I'm not really sure how to go about this problem. I've tried using K-Means but it doesn't seem to be working.
I want to match Person A from Set A with Person B from Set B based on their interests.
The dataframes have person ID, and columns related to interests (n=35). Interest choices are the same for both Sets.
Interests are rated on a scale of 1-5, with 1 being top interest and 5 being the lowest interest. People can only choose 5 interests in total, so any interest not chosen is denoted with a 0.
Example:
>>> dfA
Id interest1 interest2 interest3 .. interest35
A1 1 4 2 0
A2 0 0 0 0
A3 5 2 0 0
>>> dfB
Id interest1 interest2 interest3 .. interest35
B1 1 4 2 0
B2 0 0 0 0
B3 5 2 0 0
I want an algorithm which creates a new table that matches people based on the closest similarity eg.
SetA ID SetB ID
A1 B2
A2 B4
A3 B72
My first problem: what format do I want my data in? Should I reverse the preferences notation (ie have '5' = most interested, as it seems this would make more sense as 0 is no interest?) - is this needed? Currently, I have just appended dfB to the bottom of dfA and run the K-Means fit on that.

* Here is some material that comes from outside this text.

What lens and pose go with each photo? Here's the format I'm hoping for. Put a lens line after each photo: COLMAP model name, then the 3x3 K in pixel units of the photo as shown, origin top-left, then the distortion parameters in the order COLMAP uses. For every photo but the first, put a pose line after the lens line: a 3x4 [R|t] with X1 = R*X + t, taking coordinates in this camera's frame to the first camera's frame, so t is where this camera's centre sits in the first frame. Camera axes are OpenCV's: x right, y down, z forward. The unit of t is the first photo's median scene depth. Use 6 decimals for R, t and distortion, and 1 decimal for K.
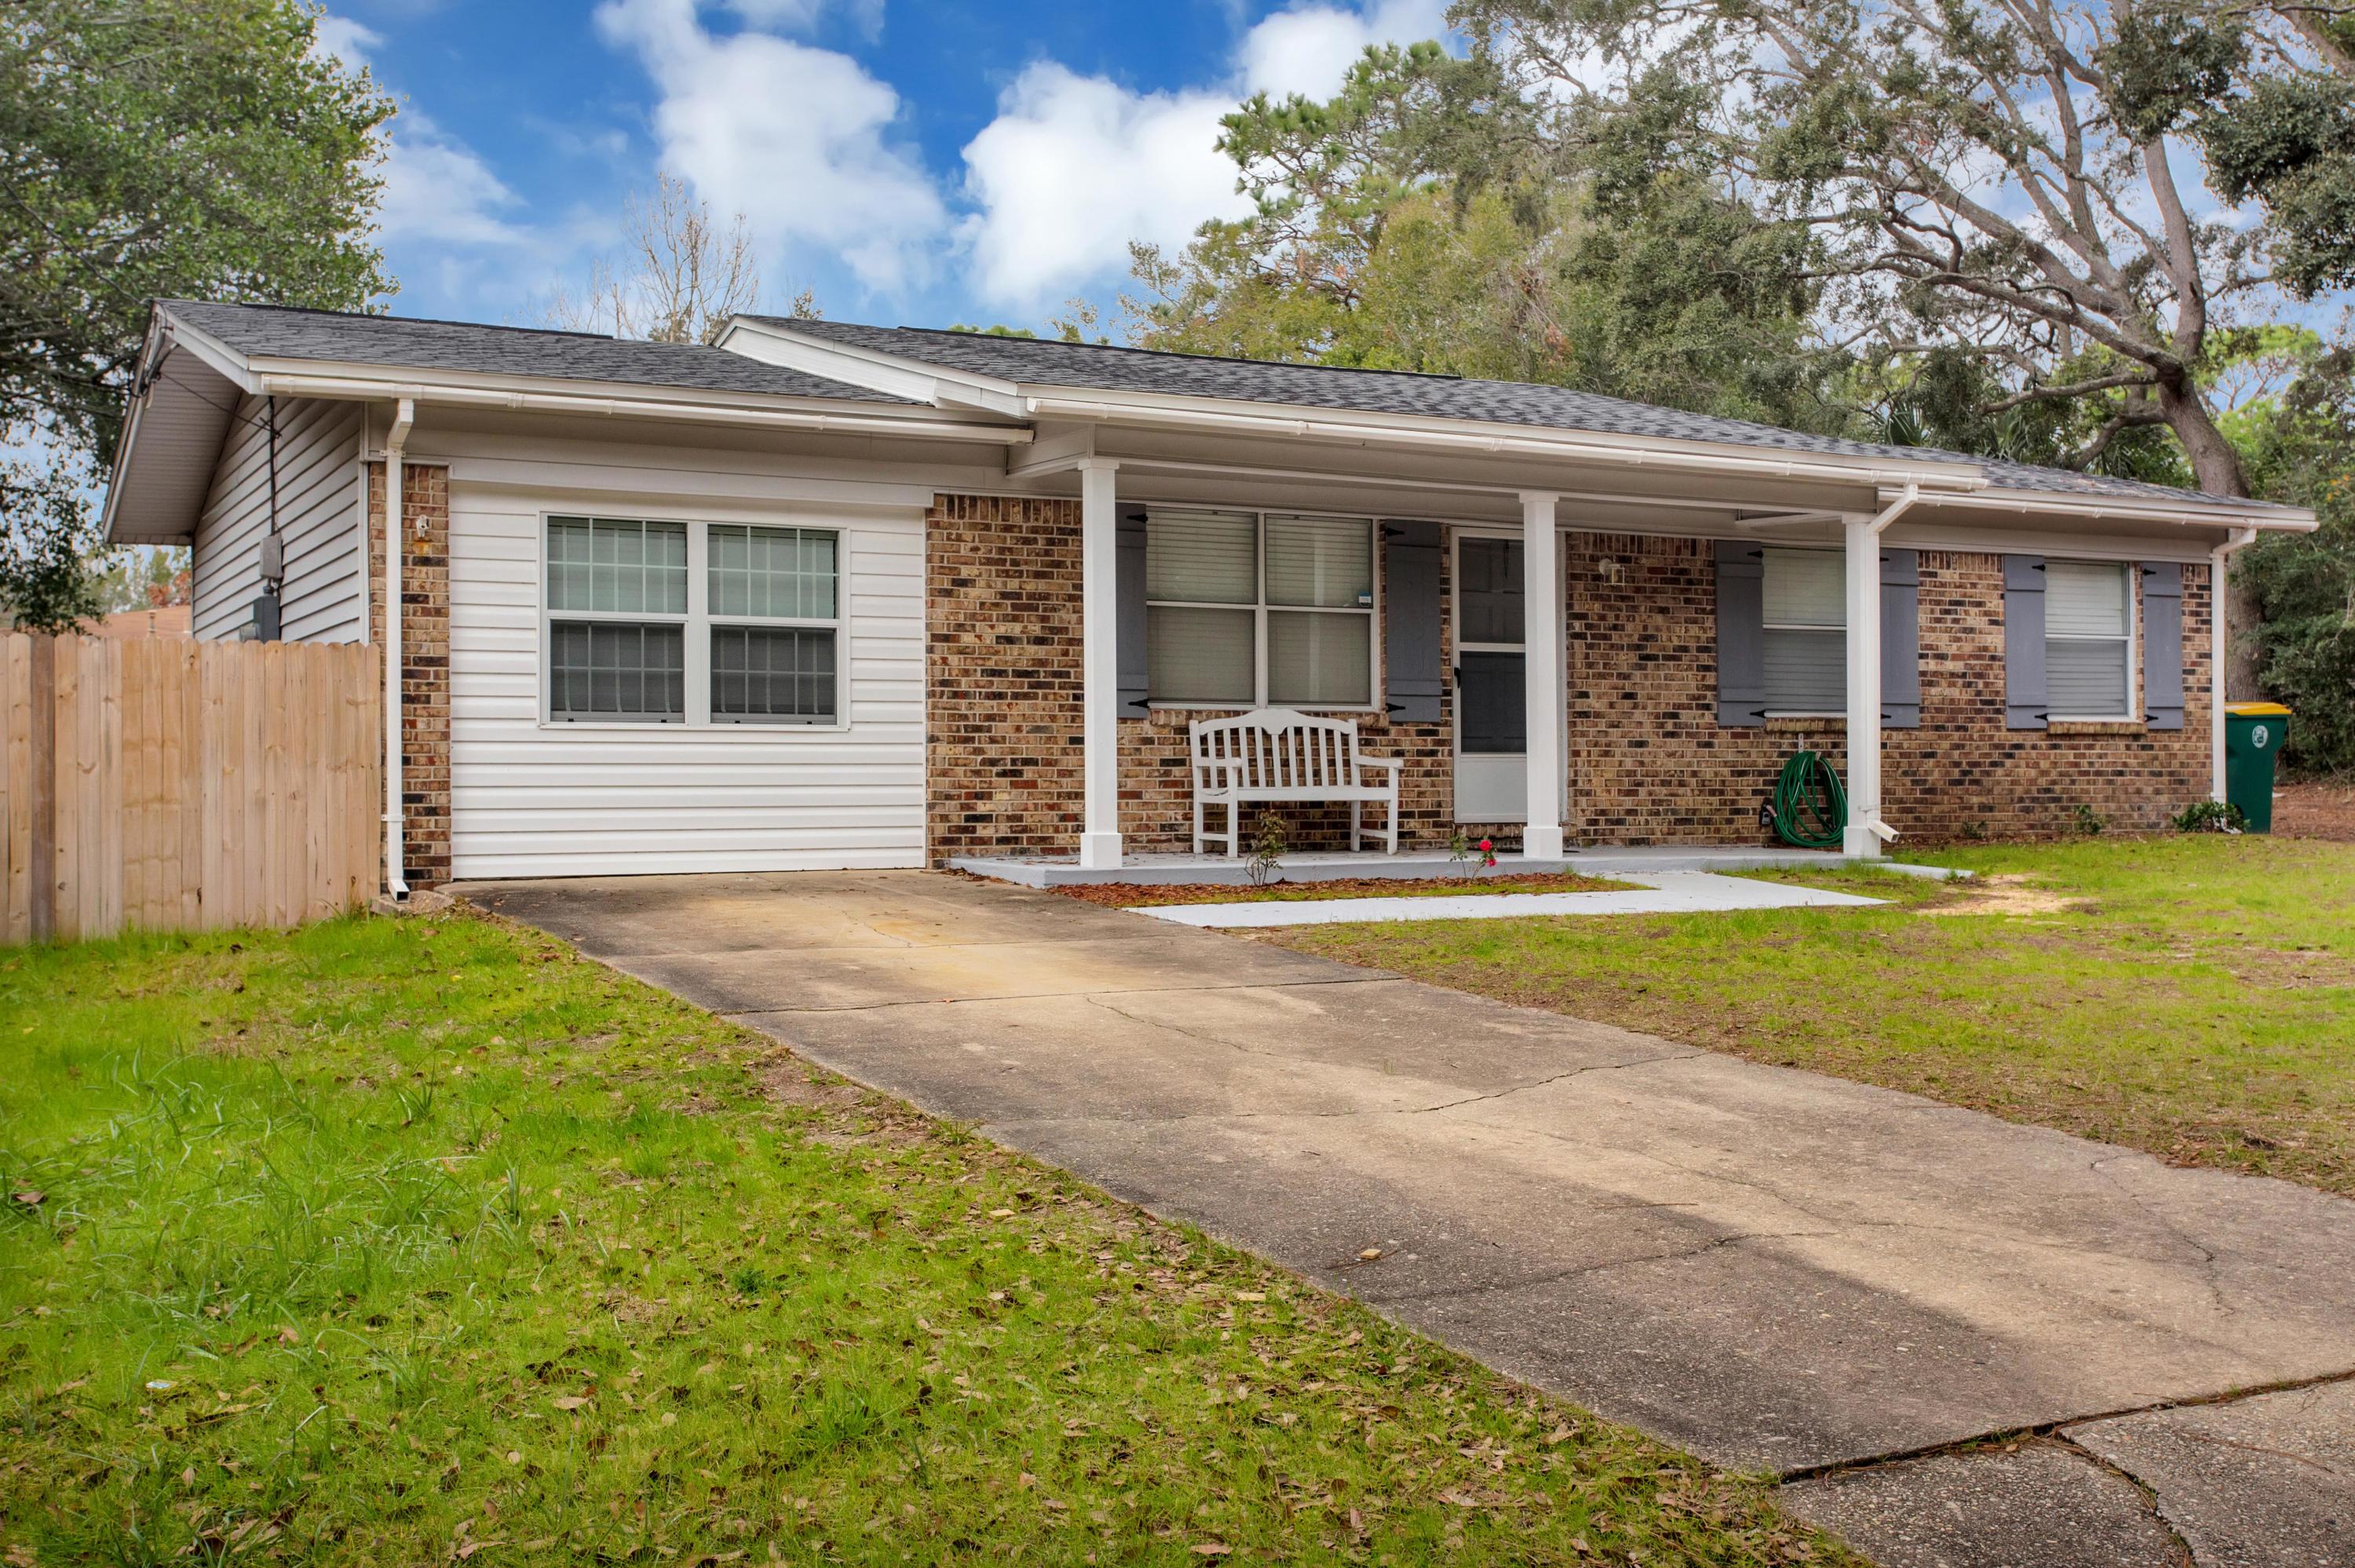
lens RADIAL K [[2514.0, 0, 1177.5], [0, 2514.0, 784.0], [0, 0, 1]] dist [0.003932, 0.095340]
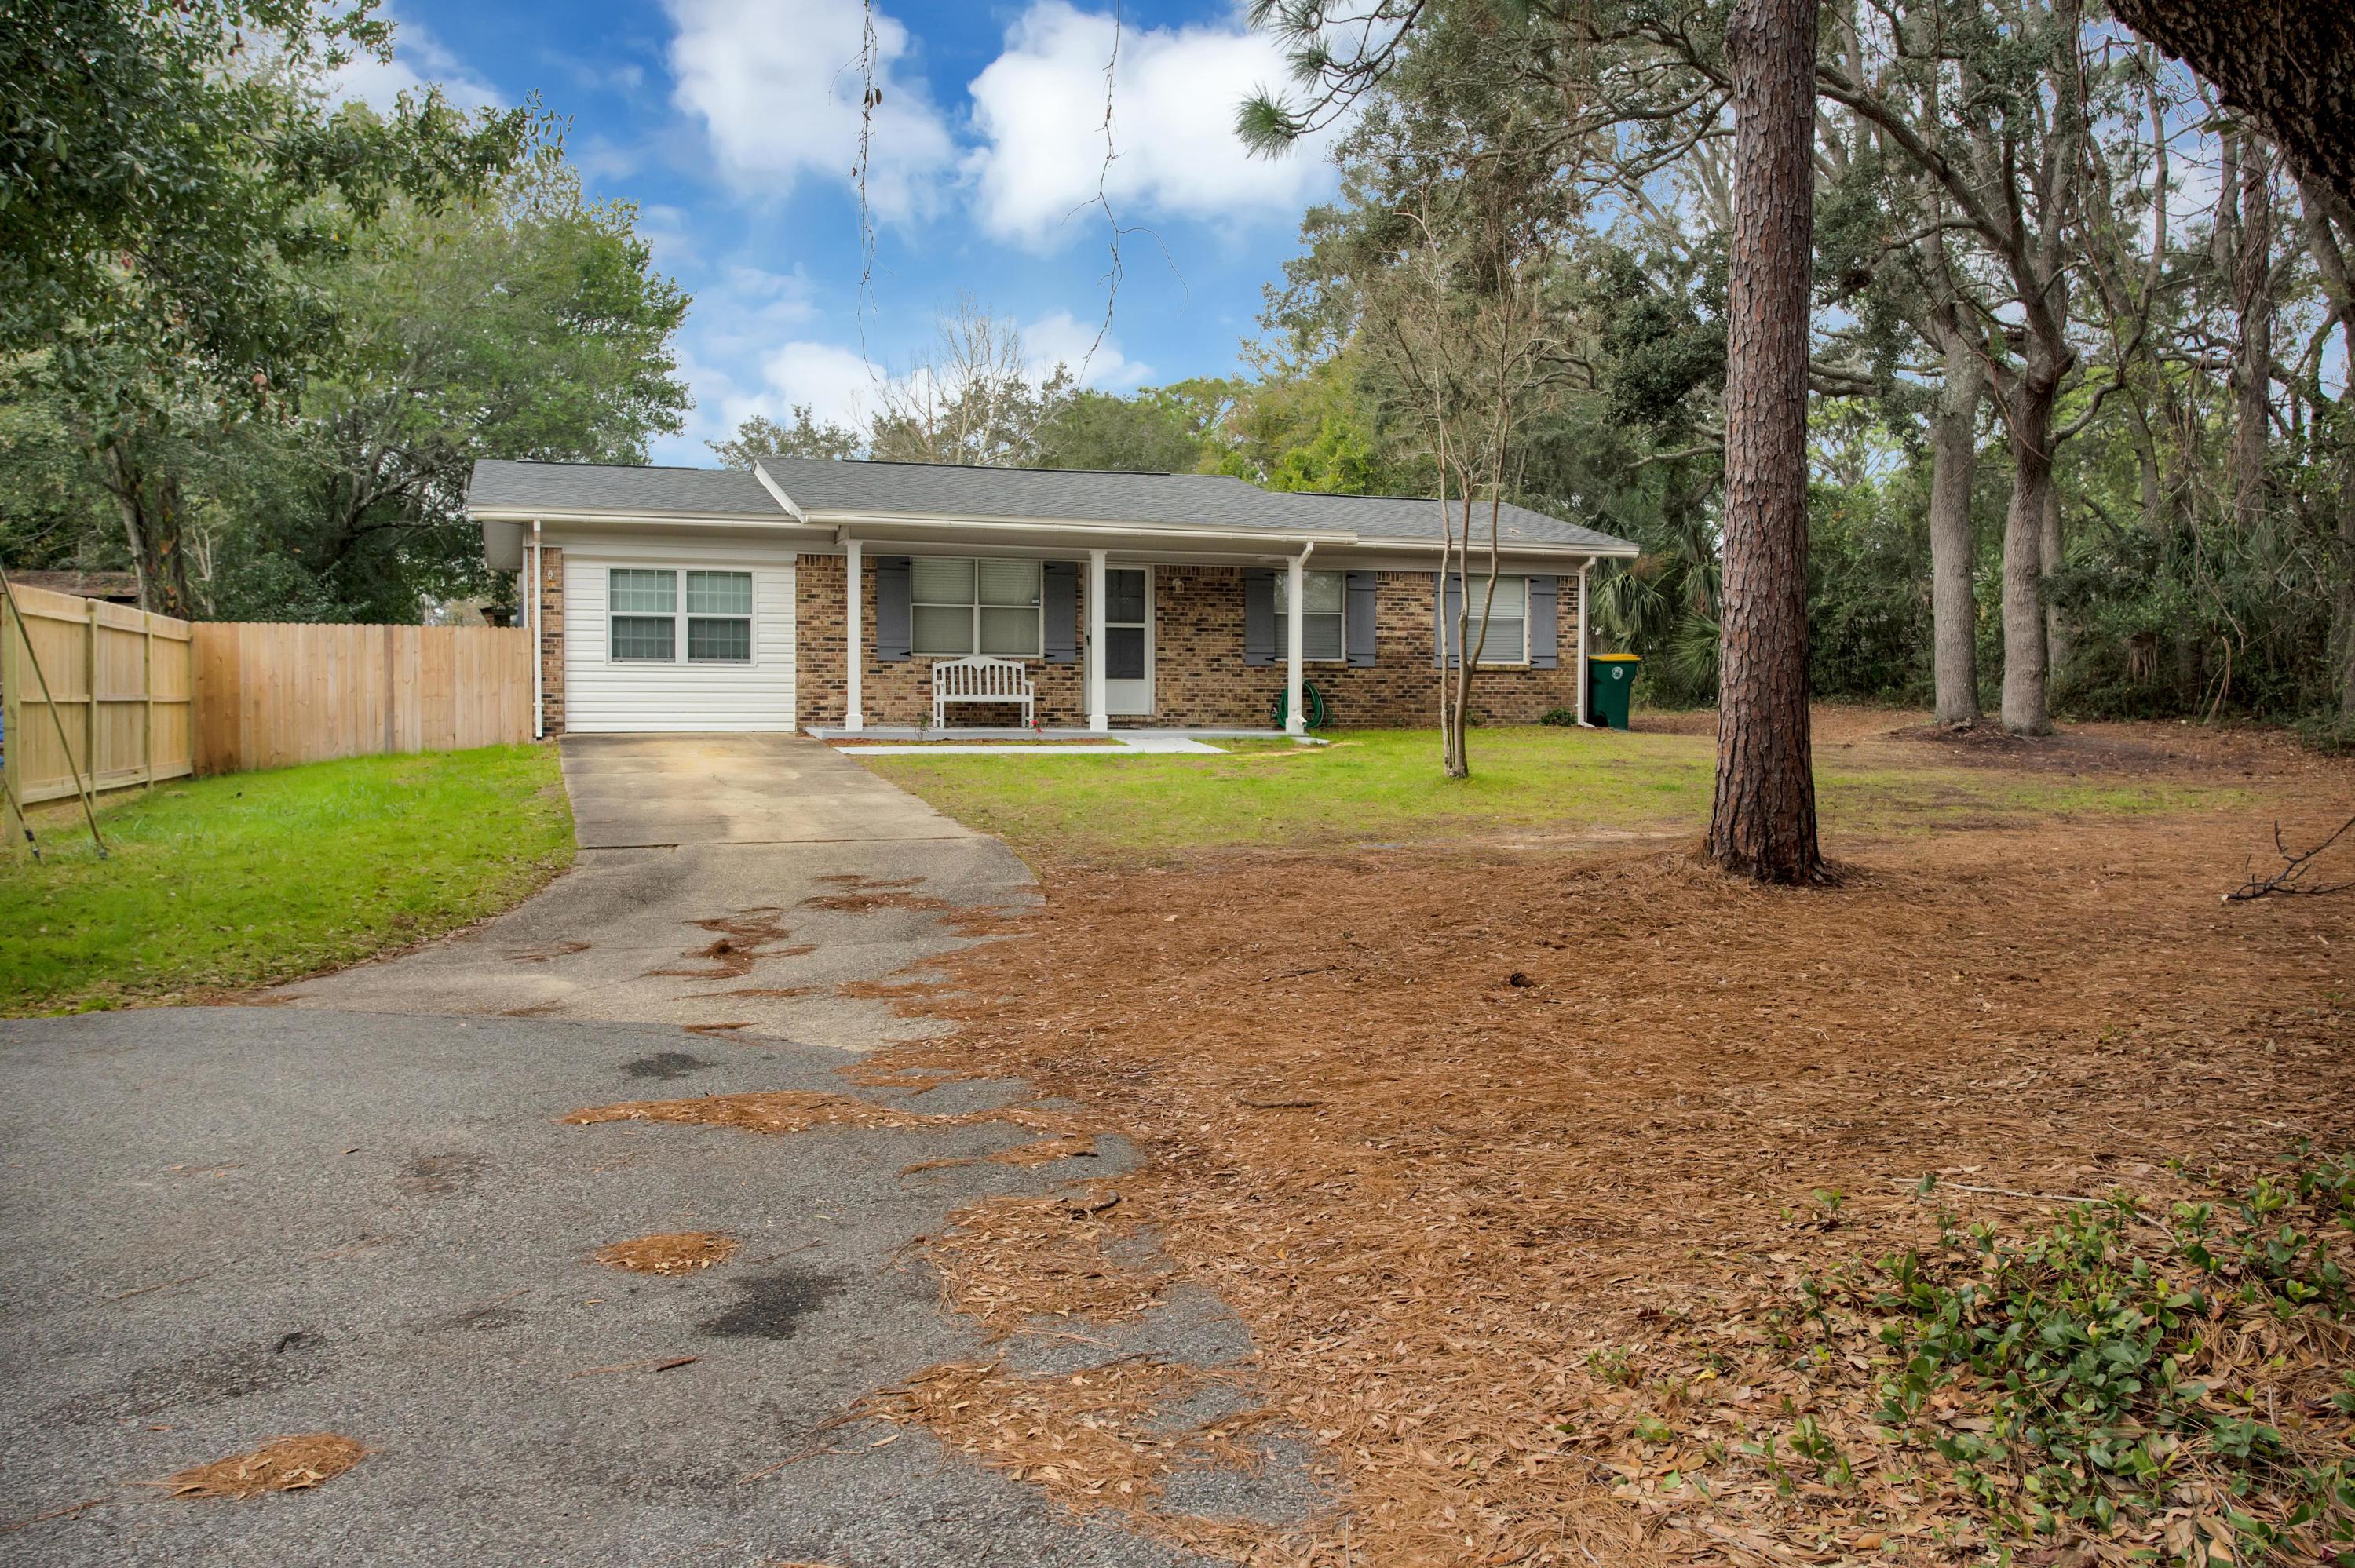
lens RADIAL K [[1985.3, 0, 1177.5], [0, 1985.3, 784.0], [0, 0, 1]] dist [-0.021613, 0.002490]
pose [[0.985323, 0.013973, -0.170126, 0.499390], [-0.007473, 0.999219, 0.038788, 0.010263], [0.170536, -0.036948, 0.984659, -0.587847]]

My second problem: which algorithm and parameters should I use? I've read about 'cosine' for calculating distances? Particularly, I want the algorithm to put a higher weight on interests which are less common (eg only 2 people are interested in 'Interest4', rank this highly, but rank other very common interests more highly. In this case, these 2 people should be matched over others).